Hopefully this will help to clarify what the various Ripple components are, and which can be combined together into a mesh. I have tried to make everything as interoperable as possible, but there are still some limitations on which components can be used together.
The Basic 'Chat' Network
This could be something ad-hoc, like on a camping trip, or in some area the group is in temporarily;
Here, you can combine Androids (running the Messenger app) paired with 'pager' radios, and/of standalone devices (like the T-Deck or the 'Touch' devices)
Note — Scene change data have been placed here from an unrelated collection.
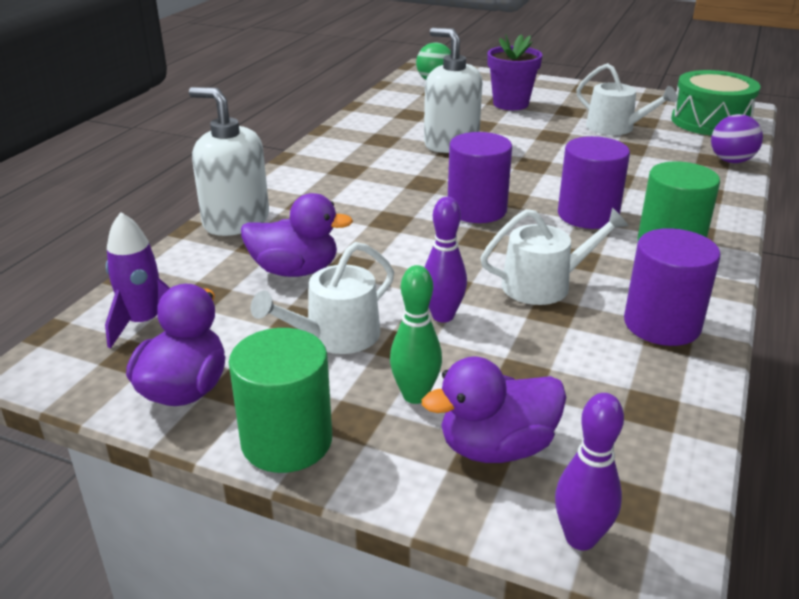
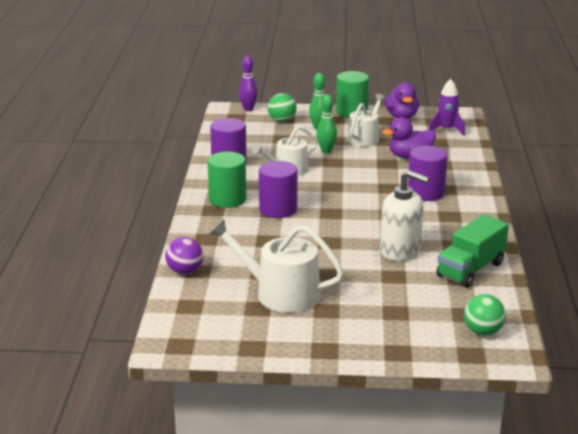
camera: 160 degrees right, 5 degrees down
white soap dispenser [189,87,269,236] -> none
purple duck [422,356,566,463] -> green ball [268,93,297,122]
purple bowling pin [425,197,467,322] -> green bowling pin [316,94,337,153]
purple cylinder [448,132,512,223] -> purple cylinder moved to [408,146,448,201]
purple flower pot [487,34,542,110] -> none
white watering can [576,63,677,135] -> white watering can [208,219,344,313], size x1.51
green drum [671,70,760,136] -> none
none -> green truck [436,214,509,288]

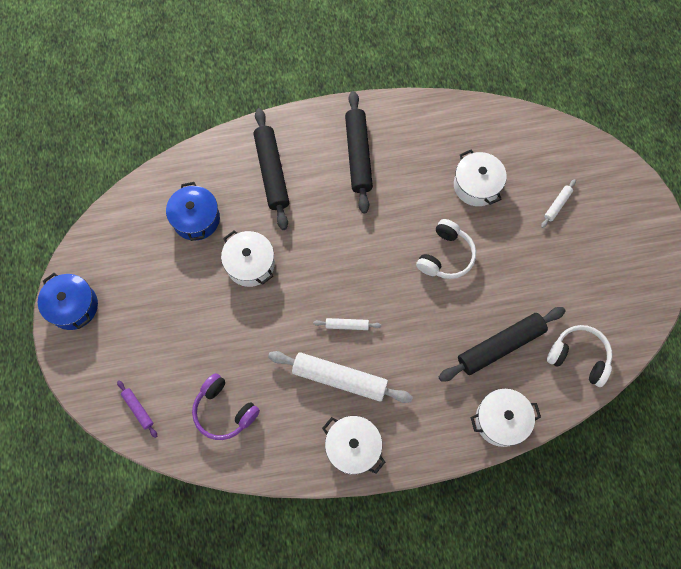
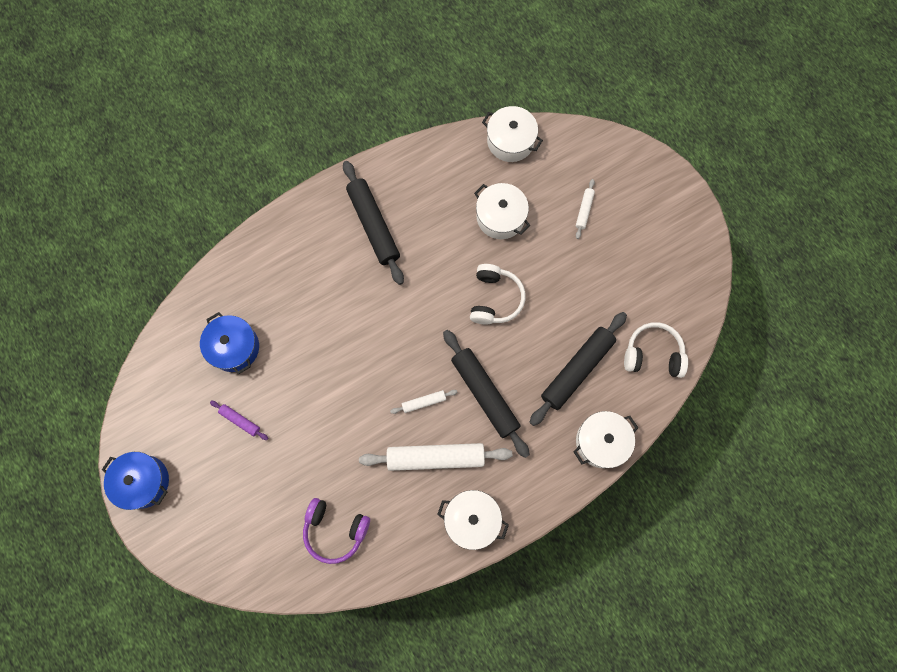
camera: 20 degrees left, 5 degrees up
purple rolling pin [117,380,157,438] -> purple rolling pin moved to [210,400,268,440]
white pot [221,230,275,287] -> white pot moved to [482,106,543,162]
black rolling pin [253,108,289,230] -> black rolling pin moved to [443,330,530,458]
More Advanced Chat, With Repeaters
For a known/set area, setting up repeaters in high elevations can establish quite a large coverage area:
With this setup, it also opens up the ability to enable 'Post Office' features, such as message store-and-forward. If recipient is offline or out of range, the nominated Post Office repeater stores the message in a queue, downloaded later when recipient is back online.
You can also enable Group Chats, Shared Calendars and Shared Map Places.
Tactical Team
This is a different setup, where the Android users are running the Ripple Tactical app, and have paired the more specialised Ripple Tactical pager radios. This is for location-centric cases, where having live geo-location of the team is important:
So, these deployments can involved repeaters, Tactical pagers, standalone (eg. T-Decks) devices, and even GPS Tracker radios (with an SOS button). Tactical also has the ability to do broadcast messages to entire team (however, delivery is NOT guaranteed). The usual direct messaging is also supported.
Sensor Network
This usually involves a single admin running the Ripple Commander app, with various sensor and actuator nodes deployed:
These can also have standalone devices (like the T-Deck) which can be granted access (by the Commander app) to monitor the sensors/actuators.